Description of the task: From the entries below, output the line with "Avertissement" and each following line up to and including the line with "maquina las", exactly as written.

(Provided records Opens)

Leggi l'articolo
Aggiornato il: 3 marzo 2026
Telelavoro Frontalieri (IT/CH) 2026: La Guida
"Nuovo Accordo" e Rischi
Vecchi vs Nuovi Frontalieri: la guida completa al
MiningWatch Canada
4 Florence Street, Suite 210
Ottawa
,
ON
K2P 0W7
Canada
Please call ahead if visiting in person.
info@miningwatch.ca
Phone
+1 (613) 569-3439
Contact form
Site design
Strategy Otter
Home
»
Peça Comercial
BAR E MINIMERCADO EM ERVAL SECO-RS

(Provided records Closes)
(Provided records Opens)

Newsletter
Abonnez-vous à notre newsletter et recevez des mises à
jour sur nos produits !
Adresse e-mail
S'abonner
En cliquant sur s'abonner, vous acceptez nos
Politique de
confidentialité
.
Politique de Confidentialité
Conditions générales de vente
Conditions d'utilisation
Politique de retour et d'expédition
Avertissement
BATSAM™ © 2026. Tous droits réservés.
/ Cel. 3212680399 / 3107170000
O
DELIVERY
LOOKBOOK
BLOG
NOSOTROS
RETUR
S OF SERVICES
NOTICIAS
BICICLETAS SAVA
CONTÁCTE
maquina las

(Provided records Closes)

Expected answer:
Avertissement
BATSAM™ © 2026. Tous droits réservés.
/ Cel. 3212680399 / 3107170000
O
DELIVERY
LOOKBOOK
BLOG
NOSOTROS
RETUR
S OF SERVICES
NOTICIAS
BICICLETAS SAVA
CONTÁCTE
maquina las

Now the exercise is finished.